[Collected data]

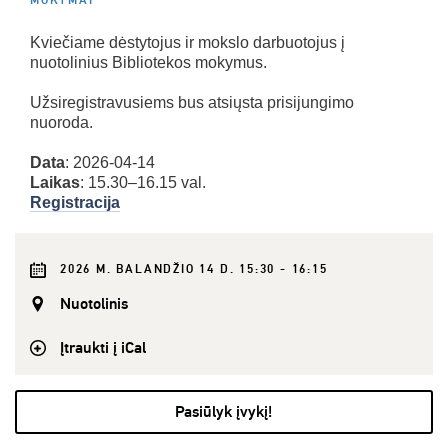
MOKYMAI
Kviečiame dėstytojus ir mokslo darbuotojus į
nuotolinius Bibliotekos mokymus.
Užsiregistravusiems bus atsiųsta prisijungimo
nuoroda.
Data
: 2026-04-14
Laikas
: 15.30–16.15 val.
Registracija
2026 M. BALANDŽIO 14 D. 15:30 - 16:15
Nuotolinis
Įtraukti į iCal
Pasiūlyk įvykį!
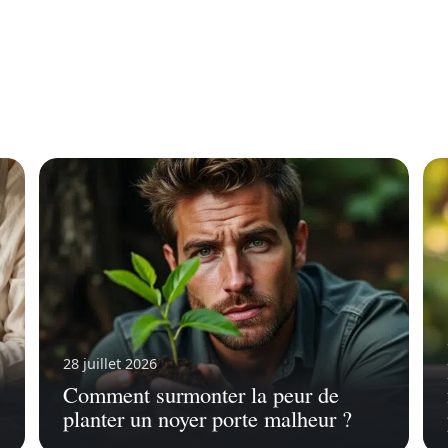
28 juillet 2026
Comment surmonter la peur de
planter un noyer porte malheur ?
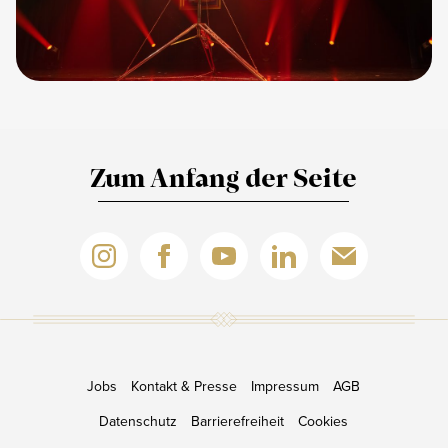
Zum Anfang der Seite
Jobs
Kontakt & Presse
Impressum
AGB
Datenschutz
Barrierefreiheit
Cookies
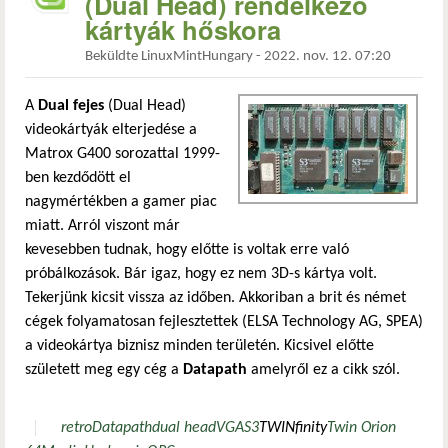
(Dual Head) rendelkező
kártyák hőskora
Beküldte
LinuxMintHungary
-
2022. nov. 12. 07:20
A
Dual fejes
(Dual Head)
videokártyák elterjedése a
Matrox G400 sorozattal 1999-
ben kezdődött el
nagymértékben a gamer piac
miatt. Arról viszont már
kevesebben tudnak, hogy előtte is voltak erre való
próbálkozások. Bár igaz, hogy ez nem 3D-s kártya volt.
Tekerjünk kicsit vissza az időben. Akkoriban a brit és német
cégek folyamatosan fejlesztettek (ELSA Technology AG, SPEA)
a videokártya biznisz minden területén. Kicsivel előtte
született meg egy cég a
Datapath
amelyről ez a cikk szól.
retro
Datapath
dual head
VGA
S3
TWINfinity
Twin Orion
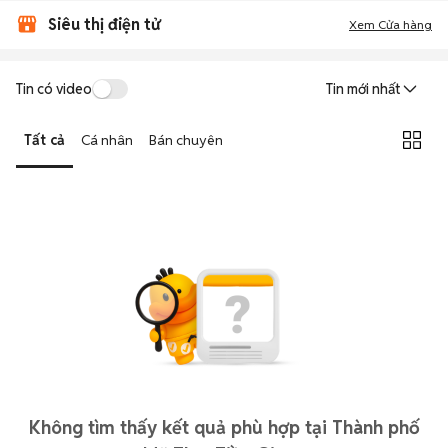
Siêu thị điện tử
Xem Cửa hàng
Tin có video
Tin mới nhất
Tất cả
Cá nhân
Bán chuyên
Không tìm thấy kết quả phù hợp tại Thành phố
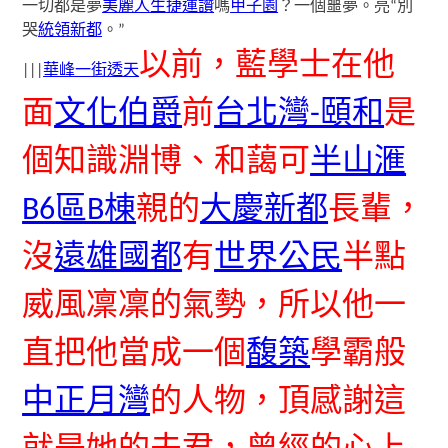
一切都是夢
美麗人生
捷運讚
嗎
甲子園
？一個噩夢。亮“別
哭
統領新都
。”
以前，藍學士在他
|||
華峰一街透天
面
文化伯爵
前
台北灣-頤和
是
個知識淵博、和藹可
半山滙
B6區B棟
親的
大慶新都
長輩，
沒
遠雄國都
有
世界公民
半點
威風凜凜的氣勢，所以他一
直把他當成一個
馥築
學霸般
中正月灣
的人物，頂感謝這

■ To-do item: Go through the entries and report every line with the string "előtte".

■ Response below:
kevesebben tudnak, hogy előtte is voltak erre való
a videokártya biznisz minden területén. Kicsivel előtte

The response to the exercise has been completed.